*** Source extract Section Begins ***

# Reading > Write a Book Review >  Animal Farm by George Orwell

## Thomas Novosel

Animal Farm by George Orwell, this is a tale about the rebellious animals of manor farm who want to overpower Mr.Jones and take control of the land. They want improved lifestyles where everyone is equal... but as soon as they gain power and life begins to become comfortable, the Pigs or the smartest of the animals create a situation similar to the formation of the U.S.S.R. 

Now to understand animal farm and to read animal farm are two differant things. To read it you wouldunderstand that this is an adult/teenager fairytale, but to understand it is to allow yourself to distinguish the change of government that takes place on Manor Farm. Understanding Animal Farm is the best way in my opinion to enjoy this short fairytale. George Orwells writing shows what was going on in his life, that George Orwell was a political author and revealed is minds thoughts concerning the world in his time. 

Story----- It's great and actually kept me reading the whole time becuase of the evolution of all the animals minds.
Characters----- The characters, the animals and people, are actually simple creatures and at least one of each character trait is shown within each character, as in that a trait is more prevalent in one than the other. Such as Napolean is manipulative, Squealer is a follower/brown nose, that Major is an idealist, and that Boxer is hardworking/dedicated. 
Language----- George Orwell's writing style is easy to follow along and his vocabulary never stifles or smothers you.

I would give this book a 9/10, it is definately a must read for anyone who wants to study government or anything that contains Communism in the courses name.

----------

*** Source extract Section Ends ***
*** Dataset records Section Begins ***

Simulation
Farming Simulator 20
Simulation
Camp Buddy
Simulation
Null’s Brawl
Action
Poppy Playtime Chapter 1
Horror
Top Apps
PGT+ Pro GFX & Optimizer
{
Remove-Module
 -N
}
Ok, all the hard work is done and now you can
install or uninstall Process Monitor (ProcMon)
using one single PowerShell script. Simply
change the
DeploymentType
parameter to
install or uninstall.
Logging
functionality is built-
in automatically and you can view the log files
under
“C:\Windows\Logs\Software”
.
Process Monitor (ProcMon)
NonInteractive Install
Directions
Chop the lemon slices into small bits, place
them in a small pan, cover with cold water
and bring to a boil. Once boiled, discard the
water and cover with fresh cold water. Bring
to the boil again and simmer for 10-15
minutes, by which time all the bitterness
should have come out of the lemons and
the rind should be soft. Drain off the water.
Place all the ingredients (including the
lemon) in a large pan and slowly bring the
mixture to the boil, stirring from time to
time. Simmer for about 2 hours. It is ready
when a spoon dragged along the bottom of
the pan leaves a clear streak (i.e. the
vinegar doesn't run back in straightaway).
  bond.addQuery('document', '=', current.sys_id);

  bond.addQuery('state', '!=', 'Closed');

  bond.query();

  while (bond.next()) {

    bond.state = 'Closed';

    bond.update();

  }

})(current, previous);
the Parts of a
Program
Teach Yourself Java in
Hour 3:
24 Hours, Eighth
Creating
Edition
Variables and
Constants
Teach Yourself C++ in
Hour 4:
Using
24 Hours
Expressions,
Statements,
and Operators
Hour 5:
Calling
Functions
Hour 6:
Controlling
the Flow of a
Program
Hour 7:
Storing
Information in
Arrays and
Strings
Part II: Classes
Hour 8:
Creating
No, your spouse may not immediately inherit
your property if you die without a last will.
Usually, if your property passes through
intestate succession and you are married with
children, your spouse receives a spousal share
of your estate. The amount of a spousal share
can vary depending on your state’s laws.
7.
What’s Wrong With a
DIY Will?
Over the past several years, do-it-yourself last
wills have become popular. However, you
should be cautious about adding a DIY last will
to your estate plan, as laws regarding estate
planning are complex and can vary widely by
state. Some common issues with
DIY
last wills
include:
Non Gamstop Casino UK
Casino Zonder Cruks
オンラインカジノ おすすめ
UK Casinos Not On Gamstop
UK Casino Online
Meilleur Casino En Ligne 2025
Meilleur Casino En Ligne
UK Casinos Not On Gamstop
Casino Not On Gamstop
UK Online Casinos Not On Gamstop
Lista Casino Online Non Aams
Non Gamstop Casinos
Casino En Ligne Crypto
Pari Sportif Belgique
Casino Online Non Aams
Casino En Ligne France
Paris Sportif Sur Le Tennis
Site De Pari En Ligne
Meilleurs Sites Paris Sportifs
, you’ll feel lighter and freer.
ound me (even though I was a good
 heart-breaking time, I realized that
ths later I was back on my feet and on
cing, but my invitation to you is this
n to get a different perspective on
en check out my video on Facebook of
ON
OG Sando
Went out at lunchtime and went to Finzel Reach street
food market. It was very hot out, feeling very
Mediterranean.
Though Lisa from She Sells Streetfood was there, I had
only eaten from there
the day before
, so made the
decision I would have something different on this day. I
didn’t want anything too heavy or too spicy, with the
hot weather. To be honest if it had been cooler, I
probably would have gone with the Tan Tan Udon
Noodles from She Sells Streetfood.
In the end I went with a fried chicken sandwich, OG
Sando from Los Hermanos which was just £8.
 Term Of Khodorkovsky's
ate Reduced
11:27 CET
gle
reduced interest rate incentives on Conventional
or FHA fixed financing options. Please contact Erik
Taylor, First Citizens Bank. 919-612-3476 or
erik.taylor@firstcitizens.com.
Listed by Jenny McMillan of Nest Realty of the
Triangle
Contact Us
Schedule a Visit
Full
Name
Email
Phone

*** Dataset records Section Ends ***

- [Work required] Translate this sentence from the Animal Farm review into Spanish: "George Orwell's writing style is easy to follow along and his vocabulary never stifles or smothers you." Use only the Animal Farm review and not the entries.

- [Output below] El estilo de escritura de George Orwell es fácil de seguir y su vocabulario nunca te agobia ni te asfixia.